L'urgence d'un budget vert
Les signataires, parmi lesquels on trouve des chercheurs du CNRS et de l'INRAE, estiment que le budget 2025 doit intégrer des mesures fortes pour la transition écologique. Ils rappellent que la France s'est engagée à réduire ses émissions de gaz à effet de serre de 55% d'ici 2030 par rapport à 1990. « Or, les crédits alloués à la transition écologique stagnent, voire diminuent dans certains secteurs », déplorent-ils.
Selon les auteurs, la canicule actuelle est un signal d'alarme. « Chaque vague de chaleur coûte des vies humaines et des milliards d'euros à l'économie », souligne la tribune.
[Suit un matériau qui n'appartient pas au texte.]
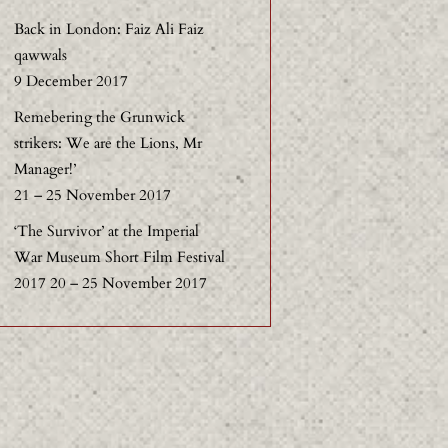
Back in London: Faiz Ali Faiz
qawwals
9 December 2017
Remebering the Grunwick
strikers: We are the Lions, Mr
Manager!’
21 – 25 November 2017
‘The Survivor’ at the Imperial
War Museum Short Film Festival
2017 20 – 25 November 2017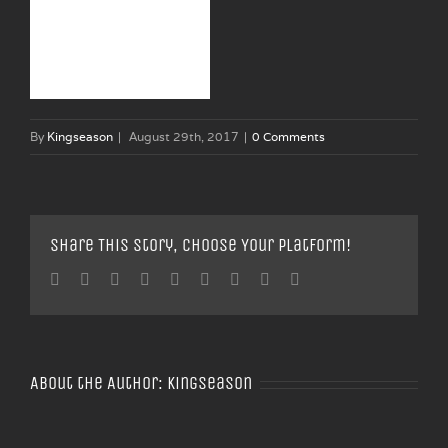
By
Kingseason
|
August 29th, 2017
|
0 Comments
Share This Story, Choose Your Platform!
Facebook
Twitter
Linkedin
Reddit
Tumblr
Google+
Pinterest
Vk
Email
About the Author:
Kingseason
Ils citent une étude de l'Agence européenne pour l'environnement qui estime que les pertes économiques liées aux événements climatiques extrêmes en Europe pourraient atteindre 1 000 milliards d'euros d'ici 2050.
Des propositions concrètes
Le collectif propose plusieurs mesures budgétaires : augmenter les investissements dans la rénovation énergétique des bâtiments, développer les transports en commun, et soutenir l'agriculture biologique. « Il ne s'agit pas de dépenser plus, mais de dépenser mieux », précisent-ils. Ils suggèrent également de supprimer les subventions aux énergies fossiles, qui s'élèvent encore à plusieurs milliards d'euros par an en France.
« Les choix budgétaires actuels ne sont pas à la hauteur de l'urgence », insistent les signataires. Ils appellent le gouvernement à présenter un budget « vert » cohérent avec les objectifs climatiques, en citant l'exemple du plan d'investissement européen « Next Generation EU » qui consacre 30% de ses dépenses à la transition écologique.
Un appel à la responsabilité collective
La tribune conclut sur un appel à la responsabilité des décideurs politiques et des citoyens. « La canicule nous rappelle que le temps presse. Chaque année de retard aggrave la crise et rend les adaptations plus coûteuses », écrivent-ils. Ils demandent une prise de conscience collective et des actions immédiates pour un avenir durable.